■ Action item
Copy the listing word for word, starting at the line that contains "Bridgestone'i piirkondliku kõneisiku Intars" and stopping after the line that contains "Adress: Coloroma G". Leave the pictures out of your copy.

■ Material provided
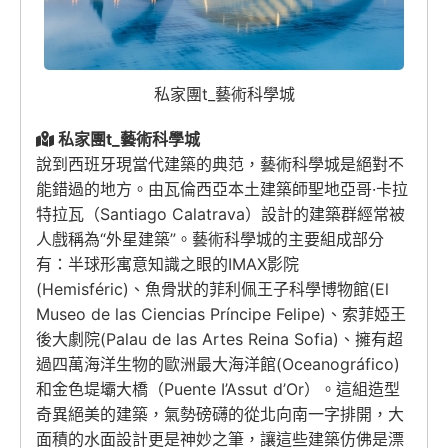
私家團t_藝術科學城
私家團t_藝術科學城
說到西班牙現當代建築的典范，藝術科學城是絕對不
能錯過的地方。由瓦倫西亞本土建築師聖地亞哥·卡拉
特拉瓦（Santiago Calatrava）設計的建築群經常被
人戲稱為“外星建築”。藝術科學城的主要組成部分
有：半球形寓意知識之眼的IMAX影院
(Hemisféric)、魚骨狀的菲利佩王子科學博物館(El
Museo de las Ciencias Príncipe Felipe)、索菲婭王
後大劇院(Palau de las Artes Reina Sofia)、擁有超
過四萬海洋生物的歐洲最大海洋館(Oceanográfico)
和金色堤壩大橋（Puente I’Assut d’Or）。這組造型
奇異絕美的建築，氣勢磅礴的從北向南一字排開，大
面積的水面設計更是神妙之筆，讓這些建築仿佛是漂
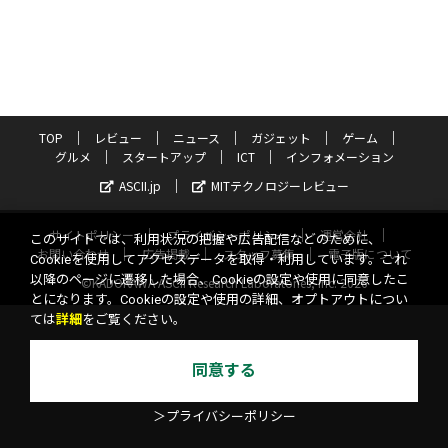
TOP
レビュー
ニュース
ガジェット
ゲーム
グルメ
スタートアップ
ICT
インフォメーション
ASCII.jp
MITテクノロジーレビュー
サイトポリシー
プライバシーポリシー
運営会社
このサイトでは、利用状況の把握や広告配信などのために、
お問い合わせ
広告掲載
スタッフ募集
電子版について
Cookieを使用してアクセスデータを取得・利用しています。これ
以降のページに遷移した場合、Cookieの設定や使用に同意したこ
©KADOKAWA ASCII Research Laboratories, Inc. 2026
とになります。Cookieの設定や使用の詳細、オプトアウトについ
ては
詳細
をご覧ください。
同意する
＞プライバシーポリシー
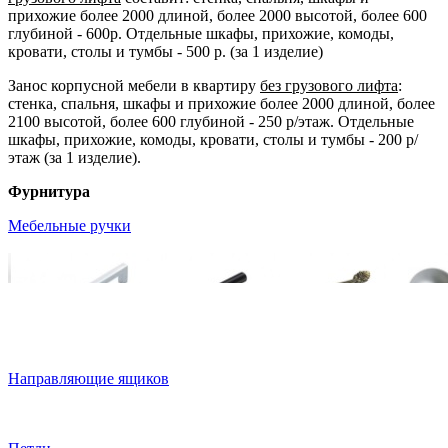
прихожие более 2000 длиной, более 2000 высотой, более 600
глубиной - 600р. Отдельные шкафы, прихожие, комоды,
кровати, столы и тумбы - 500 р. (за 1 изделие)
Занос корпусной мебели в квартиру
без грузового лифта
:
стенка, спальня, шкафы и прихожие более 2000 длиной, более
2100 высотой, более 600 глубиной - 250 р/этаж. Отдельные
шкафы, прихожие, комоды, кровати, столы и тумбы - 200 р/
этаж (за 1 изделие).
Фурнитура
Мебельные ручки
Направляющие ящиков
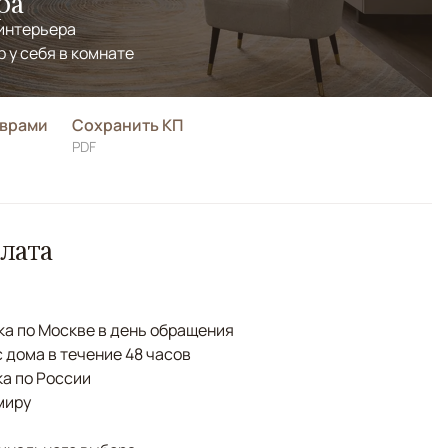
ра
 интерьера
р у себя в комнате
оврами
Сохранить КП
PDF
лата
а по Москве в день обращения
с дома в течение 48 часов
а по России
миру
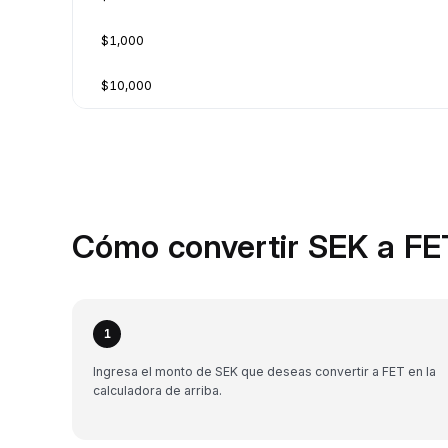
$1,000
$10,000
Cómo convertir SEK a FE
1
Ingresa el monto de SEK que deseas convertir a FET en la
calculadora de arriba.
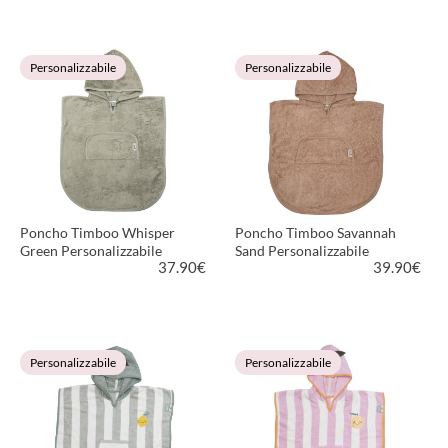
VEDI PRODOTTO
VEDI PRODOTTO
Personalizzabile
Personalizzabile
Poncho Timboo Whisper
Poncho Timboo Savannah
Green Personalizzabile
Sand Personalizzabile
37.90
€
39.90
€
VEDI PRODOTTO
VEDI PRODOTTO
Personalizzabile
Personalizzabile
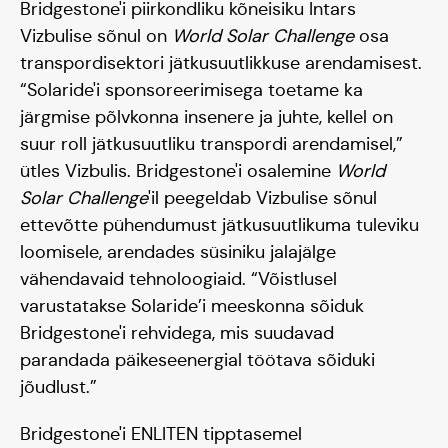
Bridgestone'i piirkondliku kõneisiku Intars
Hooaeg I 20/21
Vizbulise sõnul on
World Solar Challenge
osa
transpordisektori jätkusuutlikkuse arendamisest.
Hooaeg II 22/23
“Solaride'i sponsoreerimisega toetame ka
Hooaeg III 24/25
järgmise põlvkonna insenere ja juhte, kellel on
suur roll jätkusuutliku transpordi arendamisel,”
ütles Vizbulis. Bridgestone'i osalemine
World
Solar Challenge
'il peegeldab Vizbulise sõnul
ettevõtte pühendumust jätkusuutlikuma tuleviku
loomisele, arendades süsiniku jalajälge
vähendavaid tehnoloogiaid. “Võistlusel
varustatakse Solaride’i meeskonna sõiduk
Bridgestone'i rehvidega, mis suudavad
parandada päikeseenergial töötava sõiduki
jõudlust.”
Bridgestone'i ENLITEN tipptasemel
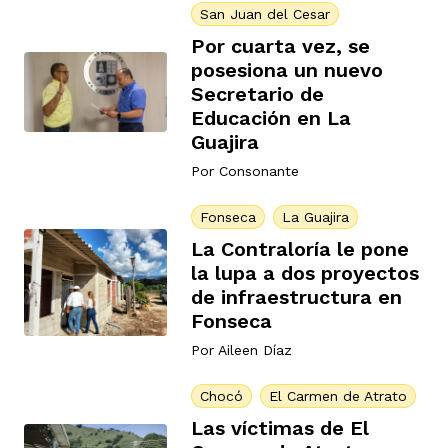
San Juan del Cesar
Por cuarta vez, se
posesiona un nuevo
Secretario de
Educación en La
Guajira
Por
Consonante
Fonseca
La Guajira
La Contraloría le pone
la lupa a dos proyectos
de infraestructura en
Fonseca
Por
Aileen Díaz
Chocó
El Carmen de Atrato
Las víctimas de El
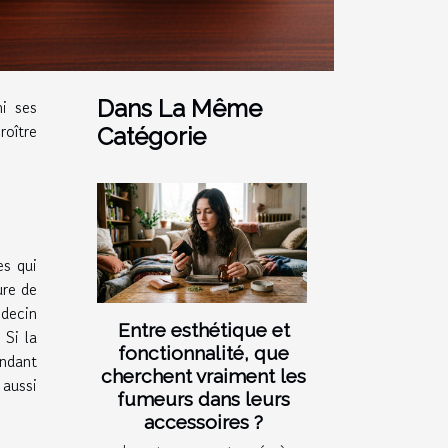
Dans La Même
mi ses
roître
Catégorie
es qui
ure de
édecin
Entre esthétique et
 Si la
fonctionnalité, que
ndant
cherchent vraiment les
 aussi
fumeurs dans leurs
accessoires ?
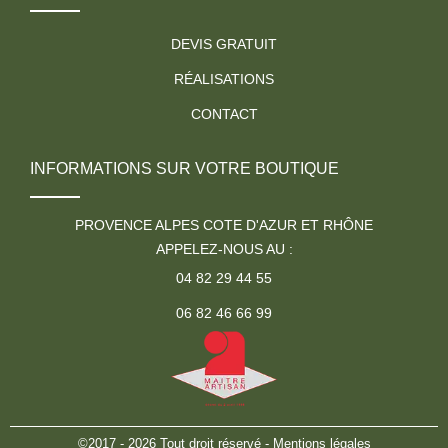
DEVIS GRATUIT
RÉALISATIONS
CONTACT
INFORMATIONS SUR VOTRE BOUTIQUE
PROVENCE ALPES COTE D'AZUR ET RHÔNE
APPELEZ-NOUS AU :
04 82 29 44 55
06 82 46 66 99
©2017 - 2026 Tout droit réservé -
Mentions légales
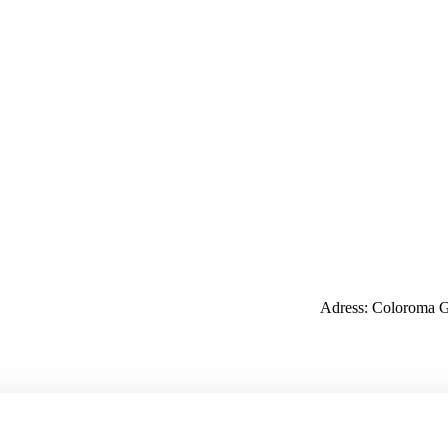
Adress: Coloroma G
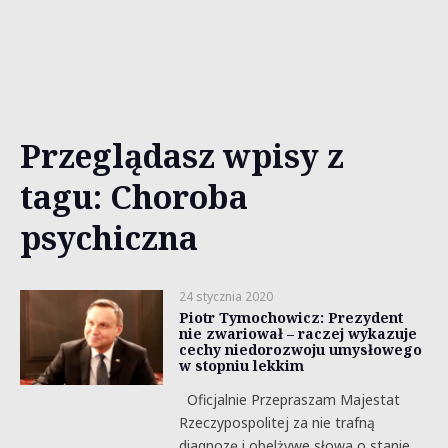
Przeglądasz wpisy z
tagu: Choroba
psychiczna
24 stycznia 2020
Piotr Tymochowicz: Prezydent
nie zwariował – raczej wykazuje
cechy niedorozwoju umysłowego
w stopniu lekkim
Oficjalnie Przepraszam Majestat
Rzeczypospolitej za nie trafną
diagnozę i obelżywe słowa o stanie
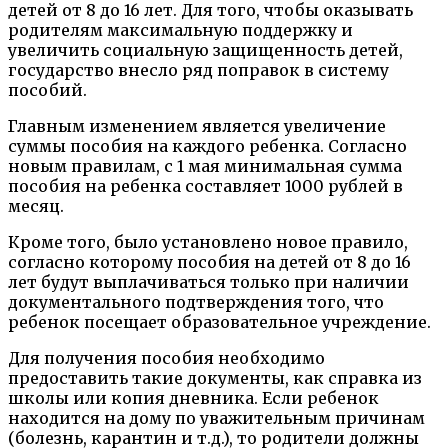
детей от 8 до 16 лет. Для того, чтобы оказывать
родителям максимальную поддержку и
увеличить социальную защищенность детей,
государство внесло ряд поправок в систему
пособий.
Главным изменением является увеличение
суммы пособия на каждого ребенка. Согласно
новым правилам, с 1 мая минимальная сумма
пособия на ребенка составляет 1000 рублей в
месяц.
Кроме того, было установлено новое правило,
согласно которому пособия на детей от 8 до 16
лет будут выплачиваться только при наличии
документального подтверждения того, что
ребенок посещает образовательное учреждение.
Для получения пособия необходимо
предоставить такие документы, как справка из
школы или копия дневника. Если ребенок
находится на дому по уважительным причинам
(болезнь, карантин и т.д.), то родители должны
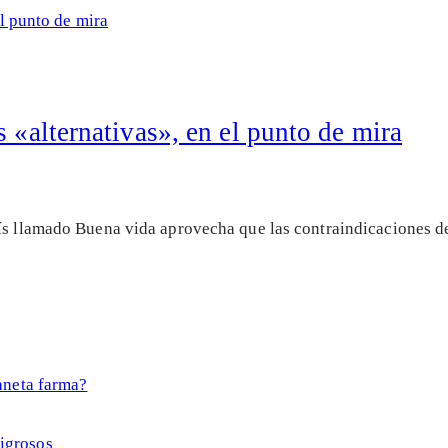
s «alternativas», en el punto de mira
ís llamado Buena vida aprovecha que las contraindicaciones de
igrosos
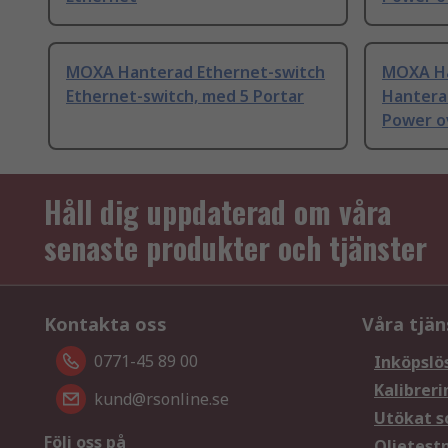
MOXA Hanterad Ethernet-switch
MOXA Ha
Ethernet-switch, med 5 Portar
Hantera
Power o
Håll dig uppdaterad om våra
senaste produkter och tjänster
Kontakta oss
Våra tjän
0771-45 89 00
Inköpslö
Kalibreri
kund@rsonline.se
Utökat s
Följ oss på
Oljetest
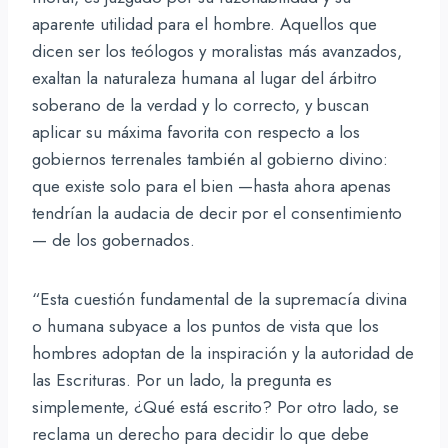
aparente utilidad para el hombre. Aquellos que
dicen ser los teólogos y moralistas más avanzados,
exaltan la naturaleza humana al lugar del árbitro
soberano de la verdad y lo correcto, y buscan
aplicar su máxima favorita con respecto a los
gobiernos terrenales también al gobierno divino:
que existe solo para el bien —hasta ahora apenas
tendrían la audacia de decir por el consentimiento
— de los gobernados.
“Esta cuestión fundamental de la supremacía divina
o humana subyace a los puntos de vista que los
hombres adoptan de la inspiración y la autoridad de
las Escrituras. Por un lado, la pregunta es
simplemente, ¿Qué está escrito? Por otro lado, se
reclama un derecho para decidir lo que debe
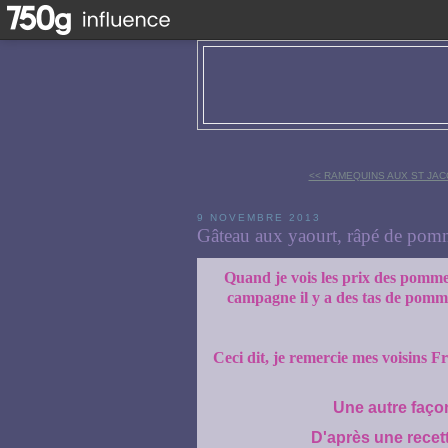
<< RAMEQUINS AUX ST JACQ
9 NOVEMBRE 2013
Gâteau aux yaourt, râpé de pomm
Quand je vois les prix des pomme
campagne il y a des tas de pommie
Ceci dit, je remercie mes voisins 
Une autre façon
D'après une recet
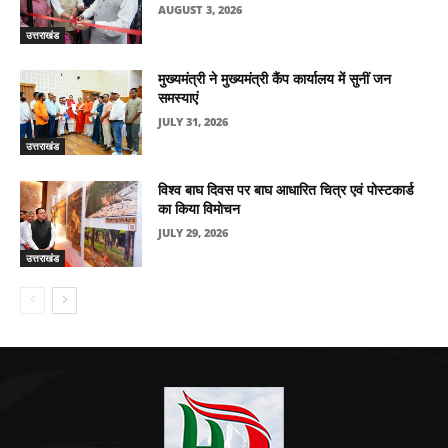
AUGUST 3, 2026
उत्तराखंड
मुख्यमंत्री ने मुख्यमंत्री कैंप कार्यालय में सुनीं जन
समस्याएं
JULY 31, 2026
उत्तराखंड
विश्व बाघ दिवस पर बाघ आधारित चित्र एवं पोस्टकार्ड
का किया विमोचन
JULY 29, 2026
उत्तराखंड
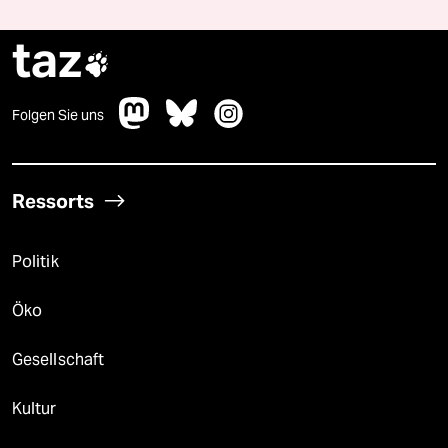
taz

Folgen Sie uns
Ressorts
Politik
Öko
Gesellschaft
Kultur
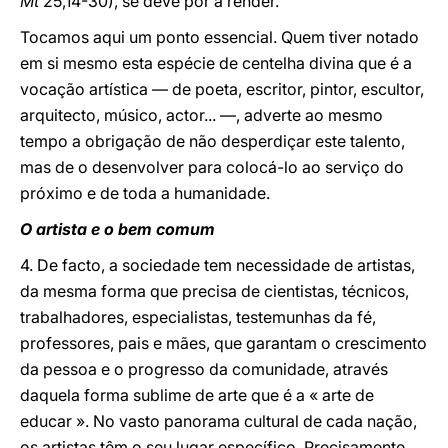
Mt
25,14-30), se deve pôr a render.
Tocamos aqui um ponto essencial. Quem tiver notado
em si mesmo esta espécie de centelha divina que é a
vocação artística — de poeta, escritor, pintor, escultor,
arquitecto, músico, actor... —, adverte ao mesmo
tempo a obrigação de não desperdiçar este talento,
mas de o desenvolver para colocá-lo ao serviço do
próximo e de toda a humanidade.
O artista e o bem comum
4. De facto, a sociedade tem necessidade de artistas,
da mesma forma que precisa de cientistas, técnicos,
trabalhadores, especialistas, testemunhas da fé,
professores, pais e mães, que garantam o crescimento
da pessoa e o progresso da comunidade, através
daquela forma sublime de arte que é a « arte de
educar ». No vasto panorama cultural de cada nação,
os artistas têm o seu lugar específico. Precisamente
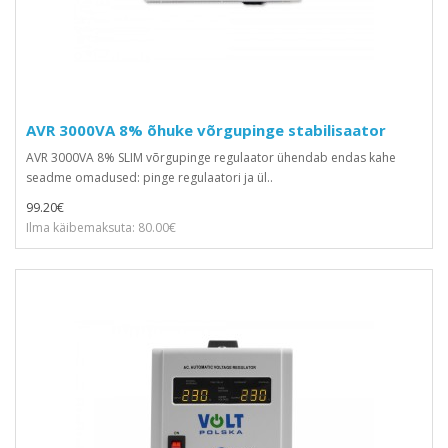
AVR 3000VA 8% õhuke võrgupinge stabilisaator
AVR 3000VA 8% SLIM võrgupinge regulaator ühendab endas kahe
seadme omadused: pinge regulaatori ja ül..
99.20€
Ilma käibemaksuta: 80.00€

■ Solution to this problem
Bridgestone'i piirkondliku kõneisiku Intars
Hooaeg I 20/21
Vizbulise sõnul on
World Solar Challenge
osa
transpordisektori jätkusuutlikkuse arendamisest.
Hooaeg II 22/23
“Solaride'i sponsoreerimisega toetame ka
Hooaeg III 24/25
järgmise põlvkonna insenere ja juhte, kellel on
suur roll jätkusuutliku transpordi arendamisel,”
ütles Vizbulis. Bridgestone'i osalemine
World
Solar Challenge
'il peegeldab Vizbulise sõnul
ettevõtte pühendumust jätkusuutlikuma tuleviku
loomisele, arendades süsiniku jalajälge
vähendavaid tehnoloogiaid. “Võistlusel
varustatakse Solaride’i meeskonna sõiduk
Bridgestone'i rehvidega, mis suudavad
parandada päikeseenergial töötava sõiduki
jõudlust.”
Bridgestone'i ENLITEN tipptasemel
San Juan del Cesar
Por cuarta vez, se
posesiona un nuevo
Secretario de
Educación en La
Guajira
Por
Consonante
Fonseca
La Guajira
La Contraloría le pone
la lupa a dos proyectos
de infraestructura en
Fonseca
Por
Aileen Díaz
Chocó
El Carmen de Atrato
Las víctimas de El
Dans La Même
mi ses
roître
Catégorie
es qui
ure de
édecin
Entre esthétique et
 Si la
fonctionnalité, que
ndant
cherchent vraiment les
 aussi
fumeurs dans leurs
accessoires ?
DEVIS GRATUIT
RÉALISATIONS
CONTACT
INFORMATIONS SUR VOTRE BOUTIQUE
PROVENCE ALPES COTE D'AZUR ET RHÔNE
APPELEZ-NOUS AU :
04 82 29 44 55
06 82 46 66 99
©2017 - 2026 Tout droit réservé -
Mentions légales
Adress: Coloroma G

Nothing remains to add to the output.